About this task: Please copy out word for word everything in the items from the line containing "Prof. Dr. Ahmet Taner Kışlalı mah.2873 cad." down to the line containing "Law Rechtsanwaltsgesellschaft mbH", both of those lines included. Leave the pictures out of your answer.

Collected data
++++++++

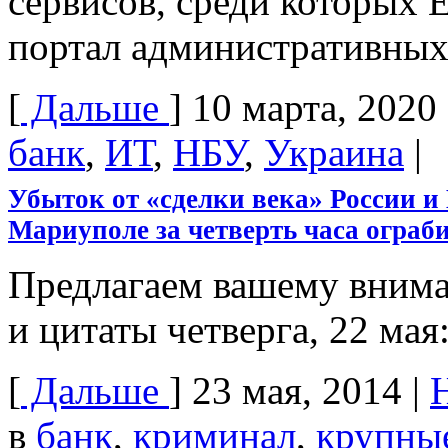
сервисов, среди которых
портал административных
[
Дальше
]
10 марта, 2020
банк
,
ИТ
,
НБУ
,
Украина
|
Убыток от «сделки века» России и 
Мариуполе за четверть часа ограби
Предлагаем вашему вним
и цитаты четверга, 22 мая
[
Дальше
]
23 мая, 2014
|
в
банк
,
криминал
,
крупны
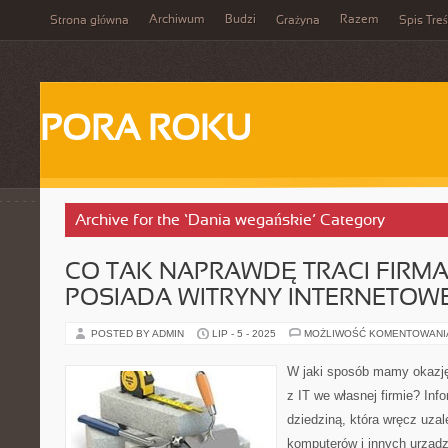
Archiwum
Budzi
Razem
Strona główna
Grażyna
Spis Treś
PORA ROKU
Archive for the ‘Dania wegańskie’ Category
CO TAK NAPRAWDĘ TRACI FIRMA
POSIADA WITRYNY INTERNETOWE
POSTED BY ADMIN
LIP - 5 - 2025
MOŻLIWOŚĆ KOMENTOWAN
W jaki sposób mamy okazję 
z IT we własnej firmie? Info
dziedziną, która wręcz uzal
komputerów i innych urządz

++++++++

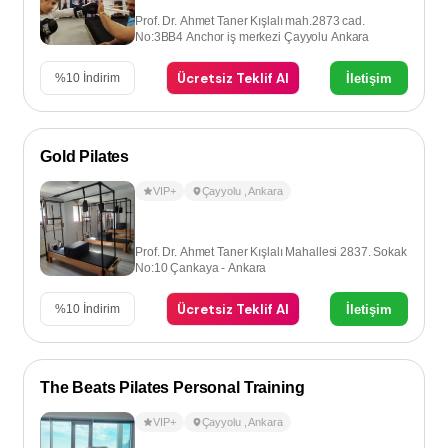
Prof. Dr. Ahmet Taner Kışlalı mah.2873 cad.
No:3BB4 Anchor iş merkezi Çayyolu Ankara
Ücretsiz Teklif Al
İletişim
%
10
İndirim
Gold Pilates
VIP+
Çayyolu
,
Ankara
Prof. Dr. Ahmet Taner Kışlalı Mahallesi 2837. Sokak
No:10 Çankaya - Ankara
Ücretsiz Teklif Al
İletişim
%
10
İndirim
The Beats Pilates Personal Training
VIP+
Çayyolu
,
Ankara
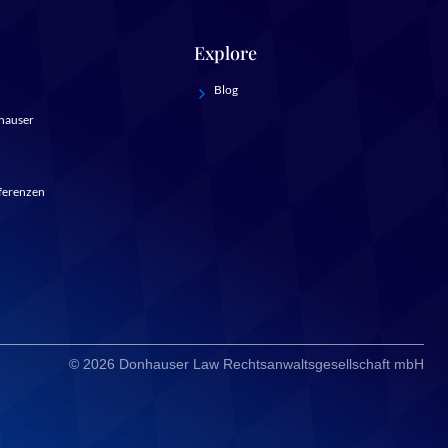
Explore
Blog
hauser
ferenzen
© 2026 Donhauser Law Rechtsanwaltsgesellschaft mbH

++++++++

Reply:
Prof. Dr. Ahmet Taner Kışlalı mah.2873 cad.
No:3BB4 Anchor iş merkezi Çayyolu Ankara
Ücretsiz Teklif Al
İletişim
%
10
İndirim
Gold Pilates
VIP+
Çayyolu
,
Ankara
Prof. Dr. Ahmet Taner Kışlalı Mahallesi 2837. Sokak
No:10 Çankaya - Ankara
Ücretsiz Teklif Al
İletişim
%
10
İndirim
The Beats Pilates Personal Training
VIP+
Çayyolu
,
Ankara
Explore
Blog
hauser
ferenzen
© 2026 Donhauser Law Rechtsanwaltsgesellschaft mbH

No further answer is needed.